▶ [What you should do]: Could you switch "Talmud" to "Mishnah" in the material, starting at its beginning and ending at the line that contains "Judaism for non Jews", and give those lines again with nothing else changed?

▶ [Provided entries]:
⟨

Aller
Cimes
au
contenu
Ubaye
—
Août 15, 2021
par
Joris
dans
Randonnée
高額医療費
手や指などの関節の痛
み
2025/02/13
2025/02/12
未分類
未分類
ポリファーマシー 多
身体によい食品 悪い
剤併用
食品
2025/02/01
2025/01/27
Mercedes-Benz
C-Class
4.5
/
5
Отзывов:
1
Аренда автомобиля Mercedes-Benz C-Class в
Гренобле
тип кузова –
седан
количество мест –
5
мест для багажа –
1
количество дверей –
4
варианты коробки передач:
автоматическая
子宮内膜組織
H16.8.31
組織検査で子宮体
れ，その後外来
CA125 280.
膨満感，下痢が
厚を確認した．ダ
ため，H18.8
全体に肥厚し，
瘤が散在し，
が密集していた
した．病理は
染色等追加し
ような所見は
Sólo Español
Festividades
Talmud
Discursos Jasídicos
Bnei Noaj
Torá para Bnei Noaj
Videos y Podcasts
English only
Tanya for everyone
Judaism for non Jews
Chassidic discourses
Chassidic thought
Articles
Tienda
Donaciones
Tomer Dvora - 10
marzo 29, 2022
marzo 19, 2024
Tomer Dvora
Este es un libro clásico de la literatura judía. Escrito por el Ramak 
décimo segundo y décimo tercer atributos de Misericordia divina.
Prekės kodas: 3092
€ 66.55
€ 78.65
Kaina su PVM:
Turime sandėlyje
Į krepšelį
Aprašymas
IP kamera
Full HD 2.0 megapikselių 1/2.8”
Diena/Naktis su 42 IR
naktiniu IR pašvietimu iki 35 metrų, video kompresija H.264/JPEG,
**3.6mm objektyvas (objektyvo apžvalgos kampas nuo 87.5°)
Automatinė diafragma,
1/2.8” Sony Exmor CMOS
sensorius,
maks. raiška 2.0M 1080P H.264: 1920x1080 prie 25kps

⟩

▶ [Task result]:
Aller
Cimes
au
contenu
Ubaye
—
Août 15, 2021
par
Joris
dans
Randonnée
高額医療費
手や指などの関節の痛
み
2025/02/13
2025/02/12
未分類
未分類
ポリファーマシー 多
身体によい食品 悪い
剤併用
食品
2025/02/01
2025/01/27
Mercedes-Benz
C-Class
4.5
/
5
Отзывов:
1
Аренда автомобиля Mercedes-Benz C-Class в
Гренобле
тип кузова –
седан
количество мест –
5
мест для багажа –
1
количество дверей –
4
варианты коробки передач:
автоматическая
子宮内膜組織
H16.8.31
組織検査で子宮体
れ，その後外来
CA125 280.
膨満感，下痢が
厚を確認した．ダ
ため，H18.8
全体に肥厚し，
瘤が散在し，
が密集していた
した．病理は
染色等追加し
ような所見は
Sólo Español
Festividades
Mishnah
Discursos Jasídicos
Bnei Noaj
Torá para Bnei Noaj
Videos y Podcasts
English only
Tanya for everyone
Judaism for non Jews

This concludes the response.